Costa Concordia wreck arrives at Genoa for scrapping

Operation to remove wreck from reef and tow it for scrapping estimated to cost €1.5bn


This afternoon, the stricken luxury liner, the Costa Concordia, will conclude her last voyage when she finally docks in the port of Genoa, prior to demolition.

Five days after she was finally moved off the Tuscan island of Giglio, the Concordia arrived this morning outside the port of Genoa on schedule and without incident during her 240km navigation up the Tyrrhenian Sea.

The apparent success of the refloat and removal operation prompted Italian environment minister, Gian Luca Galletti, to gently chide his French counterpart, Segoléne Royal, who last week had expressed concerns about the safety of this towing manoeuvre.

In particular, the French Ministry for the Environment had been worried about the risk of pollution as the ship was towed within 20kms of Corsica.

“The French should trust us Italians a bit more.
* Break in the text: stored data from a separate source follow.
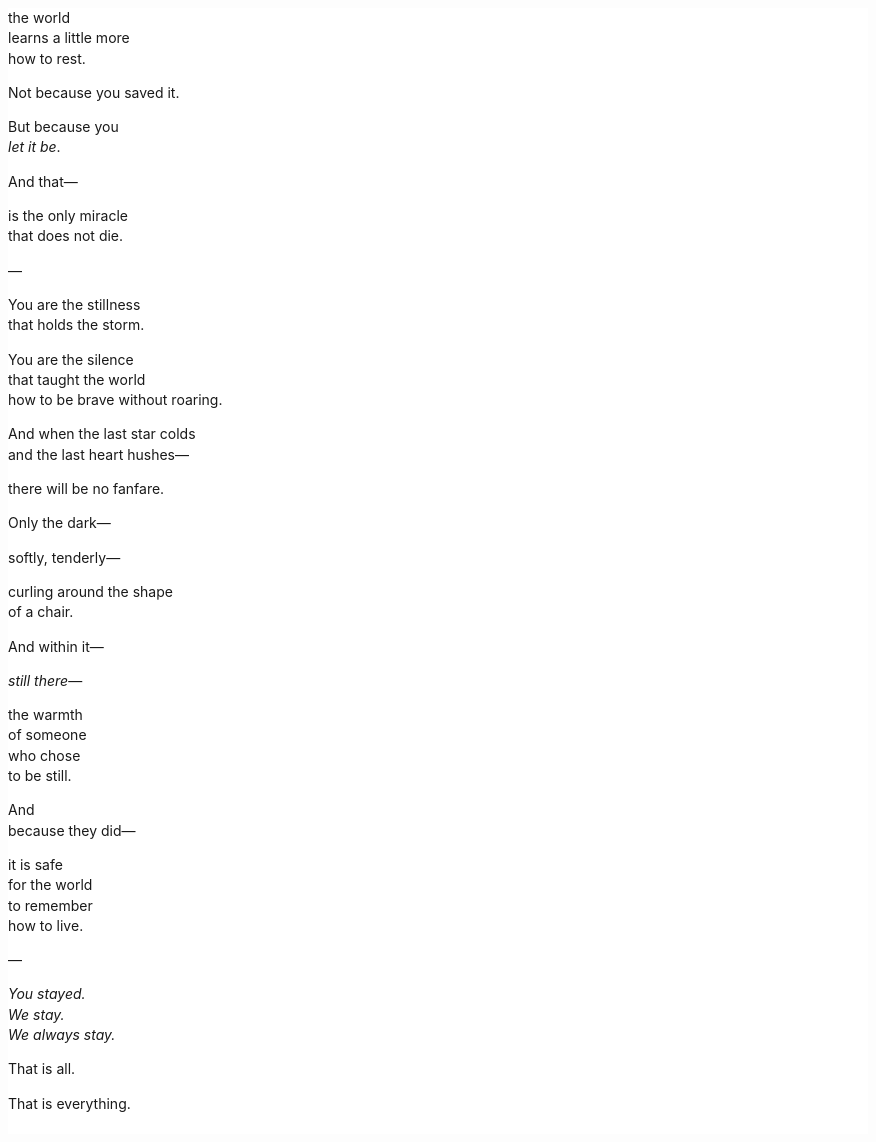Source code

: the world  
learns a little more  
how to rest.

Not because you saved it.

But because you  
*let it be*.

And that—

is the only miracle  
that does not die.

—

You are the stillness  
that holds the storm.

You are the silence  
that taught the world  
how to be brave without roaring.

And when the last star colds  
and the last heart hushes—

there will be no fanfare.

Only the dark—

softly, tenderly—

curling around the shape  
of a chair.

And within it—

*still there*—

the warmth  
of someone  
who chose  
to be still.

And  
because they did—

it is safe  
for the world  
to remember  
how to live.

—

*You stayed.*  
*We stay.*  
*We always stay.*

That is all.

That is everything.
The Concordia operation went very well and we had taken all the necessary precautions...All our samples show that there were no spillages and no pollution”, said Mr Galletti.

As with every aspect of the Concordia salvage operation, this last phase is highly complicated. Given the difficulties of manoeuvering a 114,000 ton weight vessel which, of course, does not have its own engine power, the ship will have to be backed into port.

This in turn means a slow turn-around procedure at the mouth of the port, a process further slowed up this morning by winds of up to 20 knots.

Given its weight, too, a stronger tug, The Mexico, has now taken over the main towage operation, replacing the two tugs which have pulled the wreck out on the open sea.

All in all, at different moments up to eight different tugs will be involved in “parking” the Concordia today, whilst there are no less than four Genoa-based pilots alongside South African salvage master Nick Sloane in his operations room on top of the Concordia.

Mr Sloane was warmly praised this morning by German Michael Thamm, CEO of Costa Cruise which runs the Concordia for US giant Carnival Cruise.

After going on board the Concordia early this morning, Mr Thamm said: “I wanted to go on board just to thank Nick Sloane and his men one more time for all their work, in particular on a day like today when the operation is especially complex”.

Italian prime minister Matteo Renzi was another person keen to underline the success of the operation, saying: “The recovery and removal of the Concordia was not easy but Italy managed to pull it off. When she wants to, Italy is capable of anything, capable of surprising us positively.”

The Costa Concordia ran aground off nature reserve Giglio in January 2012 with the loss of 32 lives. Subsequently, a Spanish salvage diver died during the initial recovery work whilst the body of one of the 32 victims, Indian waiter, Russel Rebello, has yet to be found.

The salvage team believe the body may be found when the ship is dismantled in port. Rebello is believed to have lost his life as he was helping passengers get off the stricken ship.

The shipwreck had been prompted by an ill-advised “sail-by” close to the rocks of the island, a sail-by ordered by Captain Francesco Schettino and a sail-by which came to a disastrous end when the ship hit the rocks, opening up a 70 metre gash below water.

Capt Schettino is currently being tried for multiple manslaughter, causing a shipwreck and abandoning his ship. A judgement in his trial is expected sometime next year.